Explicava a experta ao casadoiro revoltado com a rejeição, que o ‘excesso’ de líbido não obriga a uma relação sexual, pois existem “alternativas unipessoais” para o ‘problema’. “É o que eu faço, minha senhora!”, responde António, cromo veterano no ativo, em abordagem crua à filosofia da coisa.
A SIC compreendeu, enfim, que desistir do formalismo original de ‘Casados à primeira vista’ – que na realidade nunca seguiu por falta daquilo com que se compram os melões – lhe daria mais espetadores, discutindo a primazia da boçalidade com os ‘Big Brothers’ da vida. E prepara-se para ‘colar’ sucessivas séries de ‘Casados’, também nisso imitando a TVI e usando as mesmas armas na luta pelas audiências.
A verdade é que o programa de Diana Chaves e dos três deprimidos ‘especialistas’ ficava fora do ‘top 10’ dos mais vistos do dia e hoje chega a ser quarto ou quinto, batendo até por vezes o couraçado ‘O preço certo’, da RTP. Mas confesso que o que mais me diverte é ver Júlia Pinheiro pagar o preço, ao ter de ‘entrevistar,’ nas suas outrora felizes tardes, aquela resma de protagonistas de macacadas sem fim.

MATERIAL APRESENTADO
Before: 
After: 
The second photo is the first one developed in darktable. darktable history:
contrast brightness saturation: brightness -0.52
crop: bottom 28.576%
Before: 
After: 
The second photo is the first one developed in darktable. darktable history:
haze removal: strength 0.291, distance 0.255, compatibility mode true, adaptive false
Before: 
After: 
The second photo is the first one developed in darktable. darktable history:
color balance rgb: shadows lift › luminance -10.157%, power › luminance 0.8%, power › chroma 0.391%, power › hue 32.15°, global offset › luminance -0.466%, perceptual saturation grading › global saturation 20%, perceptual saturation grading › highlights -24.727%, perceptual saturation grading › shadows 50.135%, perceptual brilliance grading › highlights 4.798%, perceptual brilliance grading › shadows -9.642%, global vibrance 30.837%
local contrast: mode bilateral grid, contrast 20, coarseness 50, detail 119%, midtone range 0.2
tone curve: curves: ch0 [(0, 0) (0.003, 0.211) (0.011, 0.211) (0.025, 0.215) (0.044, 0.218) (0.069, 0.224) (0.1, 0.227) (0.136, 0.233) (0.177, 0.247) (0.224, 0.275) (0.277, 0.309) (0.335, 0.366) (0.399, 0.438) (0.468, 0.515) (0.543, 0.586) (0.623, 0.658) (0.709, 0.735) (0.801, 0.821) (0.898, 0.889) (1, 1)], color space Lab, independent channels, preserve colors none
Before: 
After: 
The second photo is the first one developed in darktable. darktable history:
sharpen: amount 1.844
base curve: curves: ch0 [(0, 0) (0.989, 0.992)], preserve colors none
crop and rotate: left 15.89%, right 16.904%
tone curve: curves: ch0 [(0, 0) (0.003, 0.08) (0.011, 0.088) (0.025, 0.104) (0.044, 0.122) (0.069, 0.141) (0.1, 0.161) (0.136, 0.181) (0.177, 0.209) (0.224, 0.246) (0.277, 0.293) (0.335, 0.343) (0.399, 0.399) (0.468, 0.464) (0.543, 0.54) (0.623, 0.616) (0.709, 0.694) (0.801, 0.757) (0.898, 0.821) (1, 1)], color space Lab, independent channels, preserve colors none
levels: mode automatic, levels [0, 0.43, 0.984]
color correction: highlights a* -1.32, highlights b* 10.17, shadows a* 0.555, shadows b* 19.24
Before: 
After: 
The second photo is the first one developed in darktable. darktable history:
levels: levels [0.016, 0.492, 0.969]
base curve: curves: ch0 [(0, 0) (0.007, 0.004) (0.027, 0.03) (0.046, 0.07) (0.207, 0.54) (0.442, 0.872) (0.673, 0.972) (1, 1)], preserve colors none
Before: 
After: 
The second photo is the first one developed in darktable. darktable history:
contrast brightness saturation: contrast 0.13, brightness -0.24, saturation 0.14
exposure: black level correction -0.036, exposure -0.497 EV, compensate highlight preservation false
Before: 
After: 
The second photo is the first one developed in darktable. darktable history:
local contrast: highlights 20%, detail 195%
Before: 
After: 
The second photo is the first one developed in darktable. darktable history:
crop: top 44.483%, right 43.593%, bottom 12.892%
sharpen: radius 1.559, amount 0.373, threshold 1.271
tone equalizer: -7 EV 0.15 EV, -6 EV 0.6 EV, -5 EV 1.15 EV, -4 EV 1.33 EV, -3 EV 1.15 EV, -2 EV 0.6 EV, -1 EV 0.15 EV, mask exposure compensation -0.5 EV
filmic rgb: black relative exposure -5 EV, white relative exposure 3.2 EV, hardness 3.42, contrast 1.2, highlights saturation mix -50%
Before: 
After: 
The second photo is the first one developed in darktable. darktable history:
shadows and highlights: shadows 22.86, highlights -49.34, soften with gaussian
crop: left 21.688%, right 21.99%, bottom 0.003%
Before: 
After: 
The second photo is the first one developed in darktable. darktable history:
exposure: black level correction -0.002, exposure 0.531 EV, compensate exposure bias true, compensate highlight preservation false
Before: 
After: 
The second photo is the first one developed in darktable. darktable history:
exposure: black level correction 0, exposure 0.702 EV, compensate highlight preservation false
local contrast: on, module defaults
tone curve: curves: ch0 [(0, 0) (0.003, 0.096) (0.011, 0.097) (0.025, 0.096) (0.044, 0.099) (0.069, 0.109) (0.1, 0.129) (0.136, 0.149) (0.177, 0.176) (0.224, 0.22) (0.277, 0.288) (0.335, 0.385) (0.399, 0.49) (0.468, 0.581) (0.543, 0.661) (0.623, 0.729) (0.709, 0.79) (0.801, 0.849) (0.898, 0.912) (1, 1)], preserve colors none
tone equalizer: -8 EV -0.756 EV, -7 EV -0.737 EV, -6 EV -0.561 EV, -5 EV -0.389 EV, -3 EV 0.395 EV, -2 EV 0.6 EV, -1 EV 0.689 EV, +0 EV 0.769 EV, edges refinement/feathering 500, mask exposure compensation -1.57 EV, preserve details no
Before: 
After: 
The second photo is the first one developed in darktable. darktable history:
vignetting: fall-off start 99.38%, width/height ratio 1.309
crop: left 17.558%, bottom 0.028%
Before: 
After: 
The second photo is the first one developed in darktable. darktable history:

INSTRUÇÕES DO EXERCÍCIO
• A. Transcreva fielmente o trecho do excerto citado que começa nas palavras “A SIC compreendeu, enfim, que” e termina após as palavras “macacadas sem fim.”.
• B. De acordo com o excerto citado, que programa da RTP o programa de Diana Chaves consegue por vezes bater?

RESULTADOS POR TAREFA
• A.
A SIC compreendeu, enfim, que desistir do formalismo original de ‘Casados à primeira vista’ – que na realidade nunca seguiu por falta daquilo com que se compram os melões – lhe daria mais espetadores, discutindo a primazia da boçalidade com os ‘Big Brothers’ da vida. E prepara-se para ‘colar’ sucessivas séries de ‘Casados’, também nisso imitando a TVI e usando as mesmas armas na luta pelas audiências.
A verdade é que o programa de Diana Chaves e dos três deprimidos ‘especialistas’ ficava fora do ‘top 10’ dos mais vistos do dia e hoje chega a ser quarto ou quinto, batendo até por vezes o couraçado ‘O preço certo’, da RTP. Mas confesso que o que mais me diverte é ver Júlia Pinheiro pagar o preço, ao ter de ‘entrevistar,’ nas suas outrora felizes tardes, aquela resma de protagonistas de macacadas sem fim.

• B. ‘O preço certo’.